- Genre: Factual
- Created by: Robin Keats
- Presented by: Cliff Simon
- Country of origin: United States
- Original language: English
- No. of seasons: 1
- No. of episodes: 6

Production
- Executive producer: Robin Keats
- Running time: 60 minutes
- Production company: Cineflix

Original release
- Network: History
- Release: February 24, 2020

= Into the Unknown (TV series) =

Into the Unknown is a non-fiction series produced by Cineflix and hosted by Cliff Simon that first premiered on the History channel in the UK on February 24, 2020 under the alternative title Uncharted Mysteries.
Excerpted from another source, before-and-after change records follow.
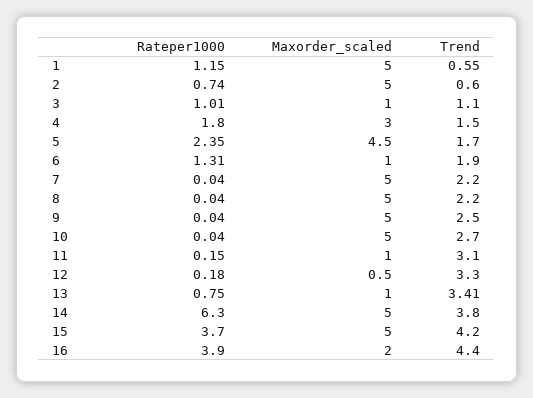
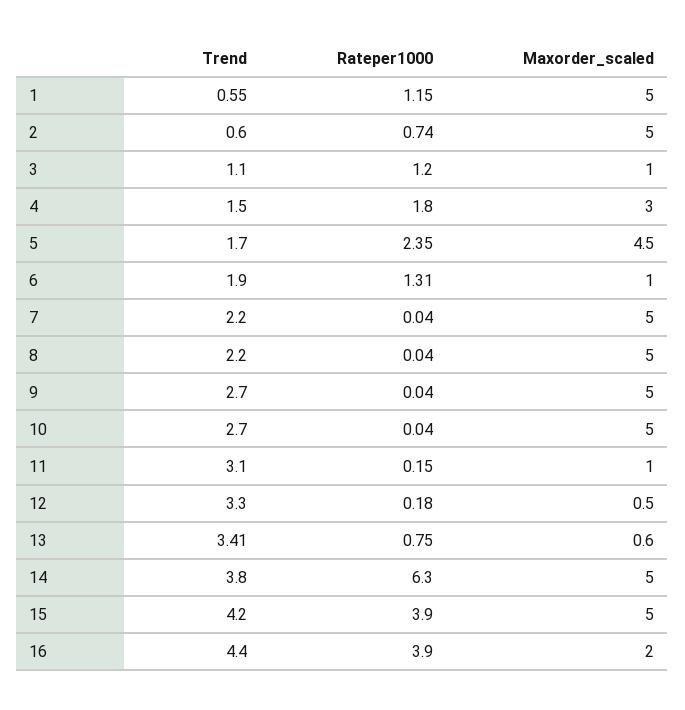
  {
    "Rateper1000": {
      "1": 1.15,
      "2": 0.74,
-     "3": 1.01,
+     "3": 1.2,
      "4": 1.8,
      "5": 2.35,
      "6": 1.31,
      "7": 0.04,
      "8": 0.04,
      "9": 0.04,
      "10": 0.04,
      "11": 0.15,
      "12": 0.18,
      "13": 0.75,
      "14": 6.3,
-     "15": 3.7,
+     "15": 3.9,
      "16": 3.9
    },
    "Maxorder_scaled": {
      "1": 5,
      "2": 5,
      "3": 1,
      "4": 3,
      "5": 4.5,
      "6": 1,
      "7": 5,
      "8": 5,
      "9": 5,
      "10": 5,
      "11": 1,
      "12": 0.5,
-     "13": 1,
+     "13": 0.6,
      "14": 5,
      "15": 5,
      "16": 2
    },
    "Trend": {
      "1": 0.55,
      "2": 0.6,
      "3": 1.1,
      "4": 1.5,
      "5": 1.7,
      "6": 1.9,
      "7": 2.2,
      "8": 2.2,
-     "9": 2.5,
+     "9": 2.7,
      "10": 2.7,
      "11": 3.1,
      "12": 3.3,
      "13": 3.41,
      "14": 3.8,
      "15": 4.2,
      "16": 4.4
    }
  }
The show sees Simon travel solo across the globe, into some of the most extreme and forbidding landscapes, searching for hidden clues to some of the most nightmarish myths of all time.

==Episodes==

| Season | Episodes |  | Originally released |  |
| First released | Last released |
| 1 | 6 |  | February 24, 2020 | March 30, 2020 |

===Season 1===

| No. overall | No. in season | Title | Original release date |
| 1 | 1 | "The Night Marchers" | February 24, 2020 |
Survivalist Cliff Simon goes in search of Hawaii's long-dead warriors known as Nightmarchers.
| 2 | 2 | "The Brown Mountain Lights" | March 2, 2020 |
Cliff aims to find answers to what causes the weird orb-like lights over North Carolina's Brown Mountain.
| 3 | 3 | "The Rougarou" | March 9, 2020 |
Cliff heads to the Louisiana swamps in search of the lair of a shape-shifting monster the locals call the Rougarou.
| 4 | 4 | "The Jersey Devil" | March 16, 2020 |
Cliff goes in search of the truth behind a recent spike in sightings of the fabled Jersey Devil.
| 5 | 5 | "The Mojave Sandman" | March 23, 2020 |
Cliff heads into the Mojave Desert in Southern Californian in search of Bigfoot.
| 6 | 6 | "The Legend Of Mount Shasta" | March 30, 2020 |
Cliff heads to California's Mount Shasta to solve the mystery of why dozens of people have vanished over the years.